Kickai had picked up his thumb and cried as another pirate, the ship's medic I think, a really dirty looking old man, was bandaging up the wound. Kickai yelled, "What? I don't think so!"
"Beggin yer pardon sir, if we become well like them, then we can still split them stem to stern."
"What? WHAT?" Kickai looked at him and then waved the doc off, "Be gone foul medic."
"Foul? Why is he foul? I mean I don't disagree with you but..."
"Silence!" Kickai yelled at me and waved his sword, "Welp!"
Brook, the cook, whispered to me, "Foul's his name, see?"
"Oh."
Peter looked, "Well since I am a pirate and the obvious choice for admiral..."
"WHAT?????"
"Well look, I cut your thumb off! So you can't bite it when you see lost boys."
When Peter wasn't here, everyone got along a lot better. Pirates sometimes met lost boys and just bit their thumbs at them and vice versa. Kickai looked, "Wellll," he said evilly, "I am a lost boy leader I am the great Pan," he said dripping with sarcastic menace.
Peter's face made a vee with his eyebrows, "You are? I'll be keelhauled if I let any Pan attack me!" And he ran at Kickai and they bade swords at each other and Pan had Kickai down on the ground and flipped as he flew between his legs and then...
"I'm tired of this. Let's do a new game," Peter flew up to me.
"Oh, but...but he...you could have..."
"C'mon," Peter said, "Let's go, we're lost boys again or maybe we can do a new game and just be nothing. Sit and do nothing. I like the sound of that game. Did that once and pretended to be John and Micheal who did nothing before they came here. Then after they left...well it was very sad."
We hovered. We said nothing. I gulped. "Peter, Peter. They left. I'm here."

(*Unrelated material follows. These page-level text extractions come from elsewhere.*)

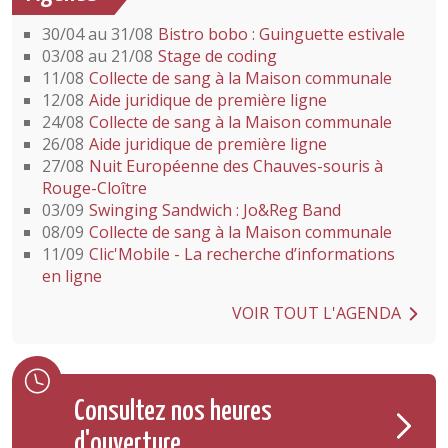
30/04 au 31/08
Bistro bobo : Guinguette estivale
03/08 au 21/08
Stage de coding
11/08
Collecte de sang à la Maison communale
12/08
Aide juridique de première ligne
24/08
Collecte de sang à la Maison communale
26/08
Aide juridique de première ligne
27/08
Nuit Européenne des Chauves-souris à
Rouge-Cloître
03/09
Swinging Sandwich : Jo&Reg Band
08/09
Collecte de sang à la Maison communale
11/09
Clic'Mobile - La recherche d’informations
en ligne
VOIR TOUT L'AGENDA
Consultez nos heures
d'ouverture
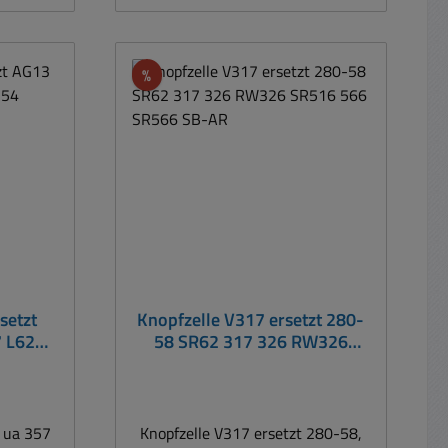
- und
Premium Alkaline Batterien mit
 Jahren
jeweils 1,5Volt ( wiederaufladbar
e
nein ) Durchmeeser: 11,6mm /
Rabatt
%
zelle
Höhe: 5,4mm Lieferumfang: 10er-
Packung
1,5Volt
mAh (
n )
Höhe:
setzt
Knopfzelle V317 ersetzt 280-
 L626
58 SR62 317 326 RW326
SR516 566 SR566 SB-AR
t ua 357
Knopfzelle V317 ersetzt 280-58,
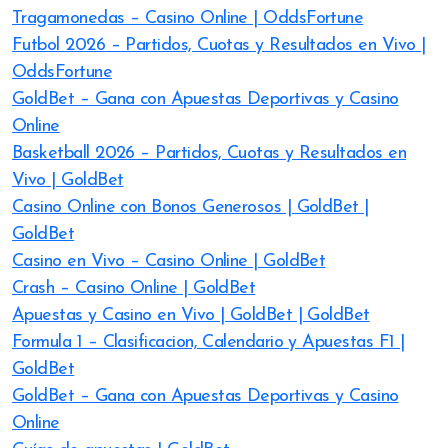
Tragamonedas – Casino Online | OddsFortune
Futbol 2026 – Partidos, Cuotas y Resultados en Vivo |
OddsFortune
GoldBet – Gana con Apuestas Deportivas y Casino
Online
Basketball 2026 – Partidos, Cuotas y Resultados en
Vivo | GoldBet
Casino Online con Bonos Generosos | GoldBet |
GoldBet
Casino en Vivo – Casino Online | GoldBet
Crash – Casino Online | GoldBet
Apuestas y Casino en Vivo | GoldBet | GoldBet
Formula 1 – Clasificacion, Calendario y Apuestas F1 |
GoldBet
GoldBet – Gana con Apuestas Deportivas y Casino
Online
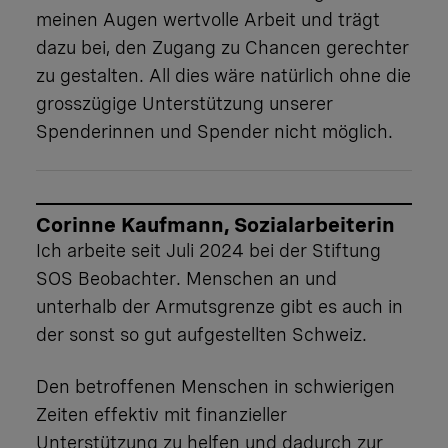
meinen Augen wertvolle Arbeit und trägt
dazu bei, den Zugang zu Chancen gerechter
zu gestalten. All dies wäre natürlich ohne die
grosszügige Unterstützung unserer
Spenderinnen und Spender nicht möglich.
Corinne Kaufmann, Sozialarbeiterin
Ich arbeite seit Juli 2024 bei der Stiftung
SOS Beobachter. Menschen an und
unterhalb der Armutsgrenze gibt es auch in
der sonst so gut aufgestellten Schweiz.
Den betroffenen Menschen in schwierigen
Zeiten effektiv mit finanzieller
Unterstützung zu helfen und dadurch zur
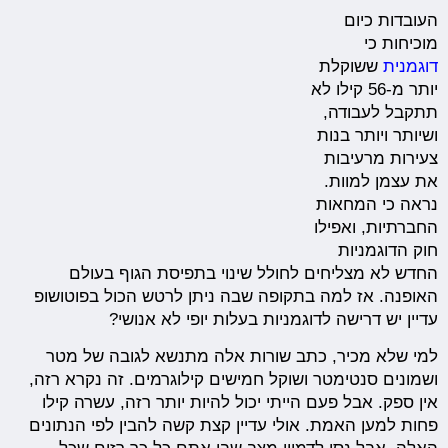
העובדות כיום
מוכיחות כי
דוגמנית
ששוקלת
יותר מ-56 קילו לא
תתקבל לעבודה,
ושיותר ויותר בנות
צעירות מרעיבות
את עצמן למוות.
נראה כי המחאות
החברתיות, ואפילו
חוק הדוגמניות
החדש לא מצליחים לחולל שינוי בתפיסת הגוף בעולם
האופנה. אז למה בתקופה שבה ניתן לרטש הכול בפוטושופ
עדיין יש דרישה לדוגמניות בעלות יופי לא אנושי?
למי שלא מכיר, כתב שורות אלה מתנשא לגובה של מטר
ושמונים סנטימטר ושוקל חמישים קילוגרמים. זה נקרא רזה,
אין ספק. אבל פעם הייתי יכול להיות יותר רזה, עשרה קילו
פחות למען האמת. אולי עדיין קצת קשה להבין לפי הנתונים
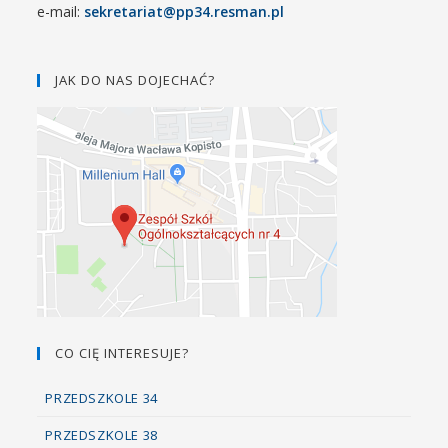
e-mail:
sekretariat@pp34.resman.pl
JAK DO NAS DOJECHAĆ?
CO CIĘ INTERESUJE?
PRZEDSZKOLE 34
PRZEDSZKOLE 38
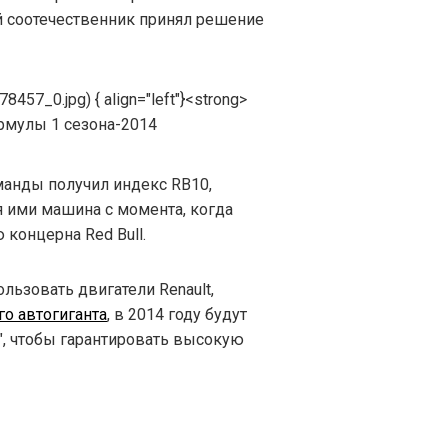
й соотечественник принял решение
анды получил индекс RB10,
я ими машина с момента, когда
 концерна Red Bull.
ользовать двигатели Renault,
о автогиганта
, в 2014 году будут
, чтобы гарантировать высокую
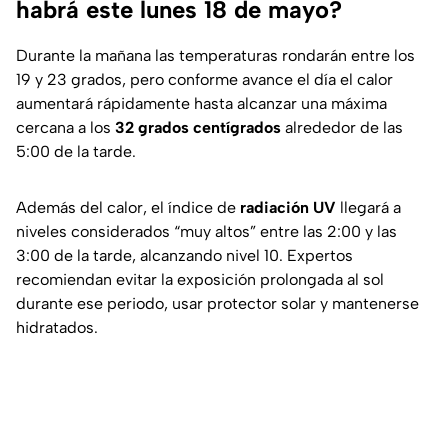
habrá este lunes 18 de mayo?
Durante la mañana las temperaturas rondarán entre los
19 y 23 grados, pero conforme avance el día el calor
aumentará rápidamente hasta alcanzar una máxima
cercana a los
32 grados centígrados
alrededor de las
5:00 de la tarde.
Además del calor, el índice de
radiación UV
llegará a
niveles considerados “muy altos” entre las 2:00 y las
3:00 de la tarde, alcanzando nivel 10. Expertos
recomiendan evitar la exposición prolongada al sol
durante ese periodo, usar protector solar y mantenerse
hidratados.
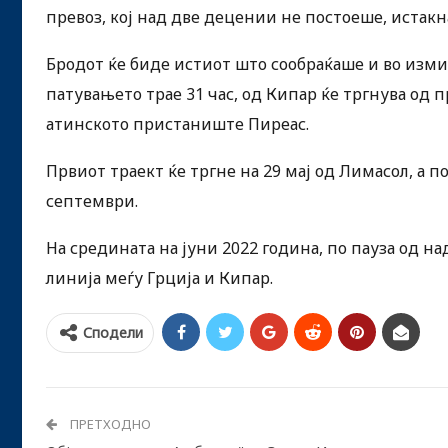
превоз, кој над две децении не постоеше, истак
Бродот ќе биде истиот што сообраќаше и во изми
патувањето трае 31 час, од Кипар ќе тргнува од 
атинското пристаниште Пиреас.
Првиот траект ќе тргне на 29 мај од Лимасол, а по
септември.
На средината на јуни 2022 година, по пауза од н
линија меѓу Грција и Кипар.
Сподели
ПРЕТХОДНО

"Yes," Peter said, "Thimble time for you." And with that for the first time he kissed me heavily on the lips and I swear some tongue was in there. "Like that?" He pulled his head back. As he kissed me, he had floated his body back up horizontally and then vertically. He bumped into me. "Fairies sometimes do that to each other. I've seen them."
"Hmm, uhm, than...thank goodness for fairies then," I had my eyes shut for a long time.
Peter looked down, "Oh, what is that?"
"Oh, uhm, that's uhm, when I get really happy I get...."
"I'm often happy and I've sometimes felt that when you spooned me...or is it forked me? Have you forked me?"
I choked. "Hum, uhm, eh, huh? Ha. Peter, it's a adult thing."
And to my surprise instead of just dismissing it, he pushed for more info. "And that thing expands? I've felt it on my back sometimes when you are touching against me."
"Yeah, but can we talk about this later?" I didnt want to talk about it at all. I felt like I was teaching him something that nature didn't really want to teach him.
And besides all this time, the pirates were not idle. They had prepared the cannon and fired. We left just in time. A large blast hit the sky we had been in just moments before. But as I've said, Kickai was hatching an evil plan in his black heart. He cared not for his mother, his crew or his own life even. He lived just to be evil, to be malice, to be blood. And he was mad. Angry and mad, insane and not at all happy. And I remembered Peter's words, "Leave Kickai to me, promise me that." It was that he cared about me not getting killed by Kickai, who was second only to Peter in sword fighting skills. I loved him for that. He did love me. Yet, since he had so many solo adventures and adventures with others that I didnt know about, wasn't it time I had some of my own? No, not if it meant having them with Captain Kickai!